SÉRIE MEDIA LABS – épisodes précédents

Les 10-13 ans passent près de 15 heures en ligne par semaine. Voici ce qu’ils y font.

Par Barbara Chazelle, France Télévisions, Media Lab et Prospective

Pour s’inscrire sur les réseaux sociaux, il faut avoir 13 ans. Et 15 ans pour se passer du consentement parental selon les règles du RGPD. Mais ce n’est un secret pour personne que les pré-ados mentent sur leur âge pour accéder aux plateformes en ligne. Cette pratique les rendant invisibles, l’agence Heaven, en partenariat avec l’Association Génération Numérique*, interroge chaque année les 10-13 ans pour comprendre leurs comportements en ligne. Dans sa 4e édition de son baromètre* Born Social paru aujourd’hui, on apprend que si Snapchat et YouTube restent les chouchous des pré-ados, les plateformes de messagerie en lien avec les jeux en ligne font cette année une percée remarquable.

14h53 passées en ligne par semaine 

Selon les données de Data Gouv, 84% des enfants de 12 ans disposeraient d’un smartphone qui constitue leur moyen de connexion privilégié.

Ils passent 14h53 par semaine sur Internet, soit plus de 2h par jour, une consommation semblable au Royaume-Uni où les 8-11 ans sont connectés 13h35 par semaine (+23% entre 2014 et 2018) selon le Kids Digital Media Reports de PWC 2019

Mais que les parents ne s’avisent pas de leur faire la leçon, car ils sont d’après leur progéniture de bien mauvais exemples : 39% des adolescents pensent que leurs parents passent trop de temps sur leur mobile.

L’écran de télévision fait toujours partie du paysage dans le foyer, mais est « clairement relégué derrière le smartphone ». Jimmy, interrogé par Heaven dans le cadre de l’étude, admet qu’« à la maison, on n’a plus forcément de chaînes, on a des applications pour regarder films ou séries ».

Émergence de pré-ados ultra-connectés

« Le processus d’accès aux réseaux sociaux est progressif et s’effectue de façon bien plus précoce que les âges induits par la RGPD ne le prévoit (…) Être inscrit sur les réseaux sociaux est banal dès la 6e », explique l’agence. Les 10-11 ans sont déjà majoritaires (54,7%) à l’être à l’entrée au collège et le taux d’inscription atteint environ 90% en 3e.

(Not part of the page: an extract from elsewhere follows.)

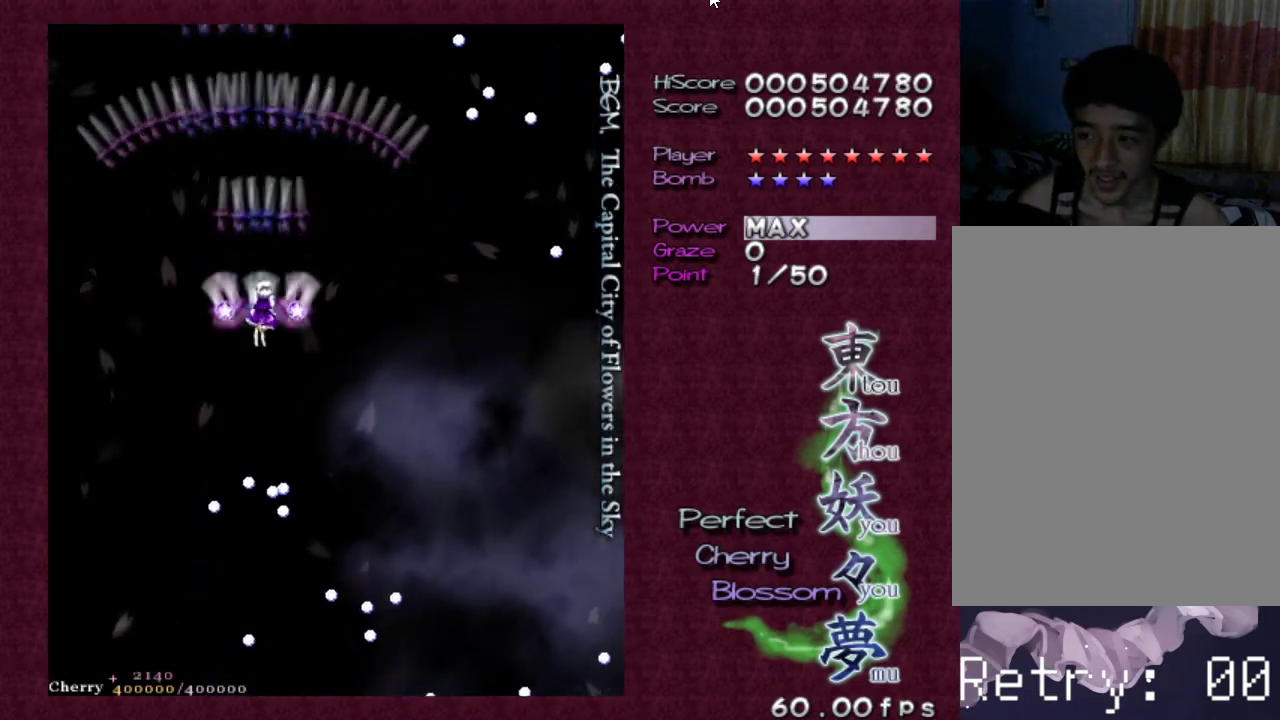
{"keys": ["right", "z"], "events": [[17, "down", "down"], [17, "right", "down"], [117, "down", "up"], [150, "right", "up"], [433, "right", "down"]]}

Mais la prise de contact avec les plateformes se fait en réalité dès le milieu du primaire, souvent avec des fonctionnalités ludiques comme les lenses et les filtres avec lesquels des proches vont jouer avec les plus jeunes. La fonction de messagerie se propage fin primaire et le collège est synonyme de début d’exposition publique.

Pour la première fois cette année, Heaven constate que si le nombre d’inscriptions reste à la hausse pour les 6e et 5e, il est à la baisse pour les 4e et les 3e. A voir si cette tendance se poursuit dans le temps.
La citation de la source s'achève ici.